Top of Document extract

If more channels are present in **data** the keyword argument **sigmas** must be a list containing a sigma for each channel.

If **data** is a masked array any pixel in the result data that has been "contaminated" by weighting of a masked pixel is masked.

Using the function **utils.fwhm2sigma** the sigma argument to the gauss resampling can be calculated from 3 dB FOV levels.

resample_custom
***************

Function for resampling using arbitrary radial weight functions.

Example showing how to resample a generated swath dataset to a grid using an arbitrary radial weight function:

.. doctest::

 >>> import numpy as np
 >>> from pyresample import kd_tree, geometry 
 >>> area_def = geometry.AreaDefinition('areaD', 'Europe (3km, HRV, VTC)', 'areaD',
 ...                                {'a': '6378144.0', 'b': '6356759.0',
 ...                                 'lat_0': '50.00', 'lat_ts': '50.00',
 ...                                 'lon_0': '8.00', 'proj': 'stere'}, 
 ...                                800, 800,
 ...                                [-1370912.72, -909968.64,
 ...                                 1029087.28, 1490031.36])

Bottom of Document extract
Top of Supplied material

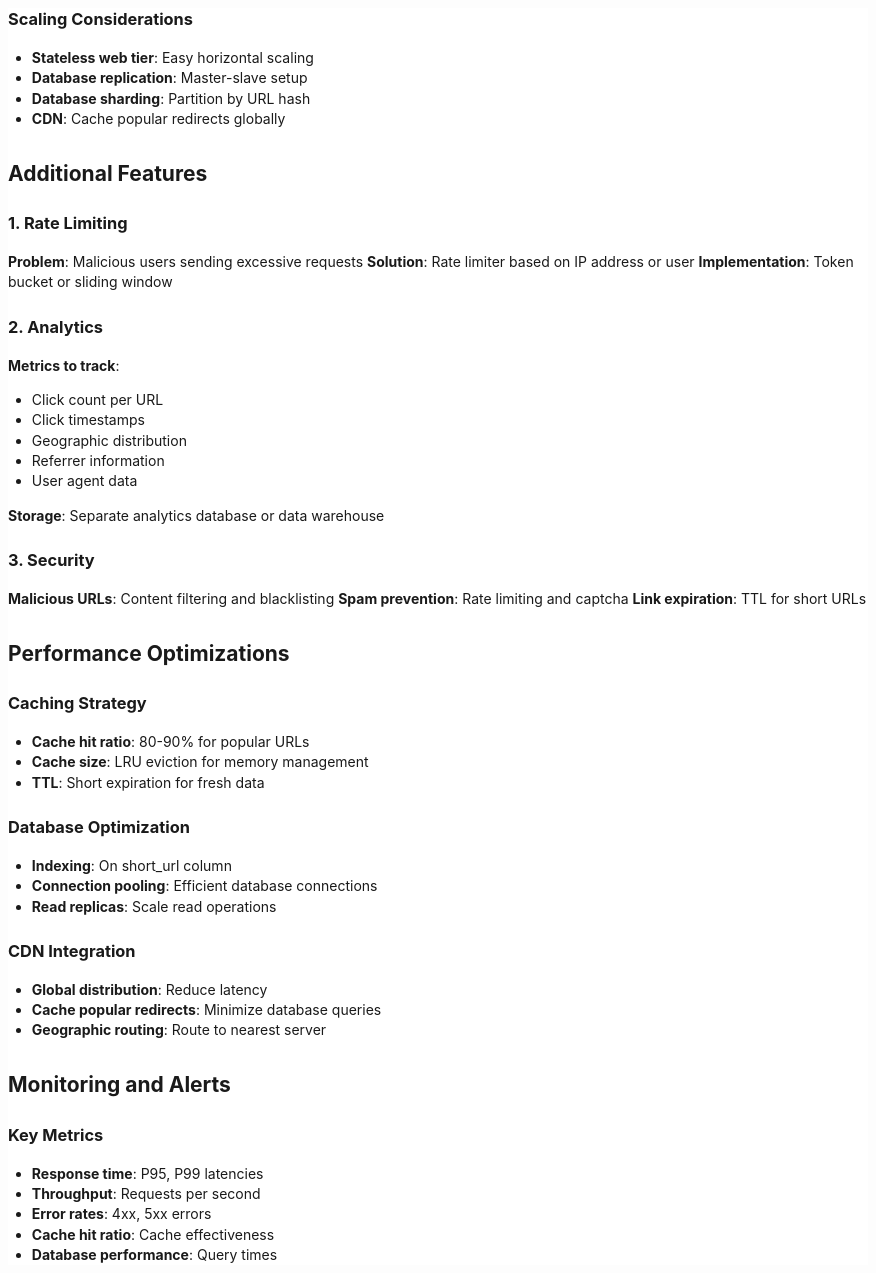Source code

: ### Scaling Considerations
- **Stateless web tier**: Easy horizontal scaling
- **Database replication**: Master-slave setup
- **Database sharding**: Partition by URL hash
- **CDN**: Cache popular redirects globally

## Additional Features

### 1. Rate Limiting
**Problem**: Malicious users sending excessive requests
**Solution**: Rate limiter based on IP address or user
**Implementation**: Token bucket or sliding window

### 2. Analytics
**Metrics to track**:
- Click count per URL
- Click timestamps
- Geographic distribution
- Referrer information
- User agent data

**Storage**: Separate analytics database or data warehouse

### 3. Security
**Malicious URLs**: Content filtering and blacklisting
**Spam prevention**: Rate limiting and captcha
**Link expiration**: TTL for short URLs

## Performance Optimizations

### Caching Strategy
- **Cache hit ratio**: 80-90% for popular URLs
- **Cache size**: LRU eviction for memory management
- **TTL**: Short expiration for fresh data

### Database Optimization
- **Indexing**: On short_url column
- **Connection pooling**: Efficient database connections
- **Read replicas**: Scale read operations

### CDN Integration
- **Global distribution**: Reduce latency
- **Cache popular redirects**: Minimize database queries
- **Geographic routing**: Route to nearest server

## Monitoring and Alerts

### Key Metrics
- **Response time**: P95, P99 latencies
- **Throughput**: Requests per second
- **Error rates**: 4xx, 5xx errors
- **Cache hit ratio**: Cache effectiveness
- **Database performance**: Query times
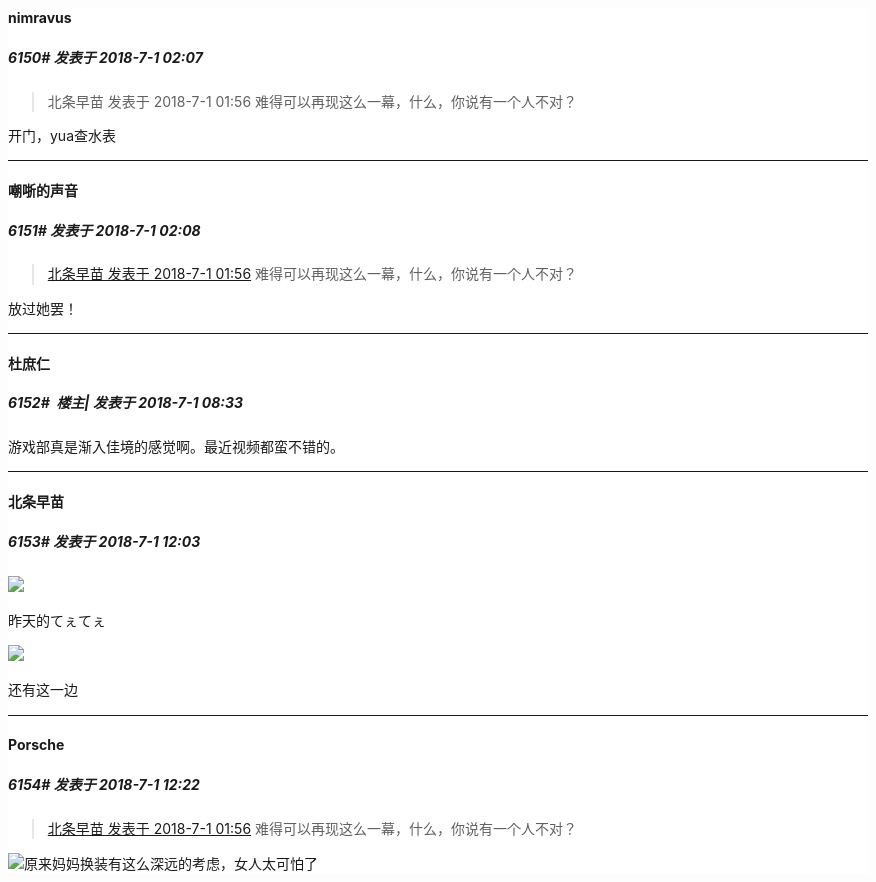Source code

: ####  nimravus  
##### 6150#       发表于 2018-7-1 02:07


<blockquote>北条早苗 发表于 2018-7-1 01:56
难得可以再现这么一幕，什么，你说有一个人不对？</blockquote>
开门，yua查水表


-----

####  嘲哳的声音  
##### 6151#       发表于 2018-7-1 02:08


<blockquote><a href="httphttps://bbs.saraba1st.com/2b/forum.php?mod=redirect&amp;goto=findpost&amp;pid=40174579&amp;ptid=1572644" target="_blank">北条早苗 发表于 2018-7-1 01:56</a>
难得可以再现这么一幕，什么，你说有一个人不对？</blockquote>
放过她罢！


-----

####  杜庶仁  
##### 6152#         楼主| 发表于 2018-7-1 08:33


游戏部真是渐入佳境的感觉啊。最近视频都蛮不错的。


-----

####  北条早苗  
##### 6153#       发表于 2018-7-1 12:03


<img src="https://i.loli.net/2018/07/01/5b3851af93b42.png" referrerpolicy="no-referrer">

昨天的てぇてぇ

<img src="https://i.loli.net/2018/07/01/5b385251b206a.png" referrerpolicy="no-referrer">

还有这一边


-----

####  Porsche  
##### 6154#       发表于 2018-7-1 12:22


<blockquote><a href="httphttps://bbs.saraba1st.com/2b/forum.php?mod=redirect&amp;goto=findpost&amp;pid=40174579&amp;ptid=1572644" target="_blank">北条早苗 发表于 2018-7-1 01:56</a>
难得可以再现这么一幕，什么，你说有一个人不对？</blockquote>
<img src="https://static.saraba1st.com/image/smiley/face2017/037.png" referrerpolicy="no-referrer">原来妈妈换装有这么深远的考虑，女人太可怕了

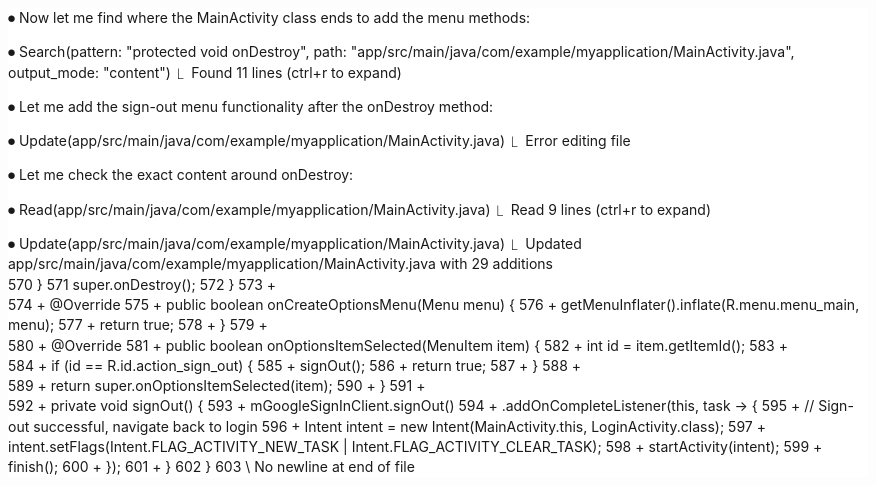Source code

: ⏺ Now let me find where the MainActivity class ends to add the menu methods:

⏺ Search(pattern: "protected void onDestroy", path: "app/src/main/java/com/example/myapplication/MainActivity.java", output_mode: "content")
⎿  Found 11 lines (ctrl+r to expand)

⏺ Let me add the sign-out menu functionality after the onDestroy method:

⏺ Update(app/src/main/java/com/example/myapplication/MainActivity.java)
⎿  Error editing file

⏺ Let me check the exact content around onDestroy:

⏺ Read(app/src/main/java/com/example/myapplication/MainActivity.java)
⎿  Read 9 lines (ctrl+r to expand)

⏺ Update(app/src/main/java/com/example/myapplication/MainActivity.java)
⎿  Updated app/src/main/java/com/example/myapplication/MainActivity.java with 29 additions                       
570            }
571            super.onDestroy();
572        }
573 +      
574 +      @Override
575 +      public boolean onCreateOptionsMenu(Menu menu) {
576 +          getMenuInflater().inflate(R.menu.menu_main, menu);
577 +          return true;
578 +      }
579 +      
580 +      @Override
581 +      public boolean onOptionsItemSelected(MenuItem item) {
582 +          int id = item.getItemId();
583 +          
584 +          if (id == R.id.action_sign_out) {
585 +              signOut();
586 +              return true;
587 +          }
588 +          
589 +          return super.onOptionsItemSelected(item);
590 +      }
591 +      
592 +      private void signOut() {
593 +          mGoogleSignInClient.signOut()
594 +                  .addOnCompleteListener(this, task -> {
595 +                      // Sign-out successful, navigate back to login
596 +                      Intent intent = new Intent(MainActivity.this, LoginActivity.class);
597 +                      intent.setFlags(Intent.FLAG_ACTIVITY_NEW_TASK | Intent.FLAG_ACTIVITY_CLEAR_TASK);
598 +                      startActivity(intent);
599 +                      finish();
600 +                  });
601 +      }
602    }
603   \ No newline at end of file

Bottom of Supplied material

Exercise ->
Reproduce the resampling documentation excerpt from "If **data** is" up to and including "dB FOV levels.", renaming each "pixel" to "grid point".

Output for this exercise ->
If **data** is a masked array any grid point in the result data that has been "contaminated" by weighting of a masked grid point is masked.

Using the function **utils.fwhm2sigma** the sigma argument to the gauss resampling can be calculated from 3 dB FOV levels.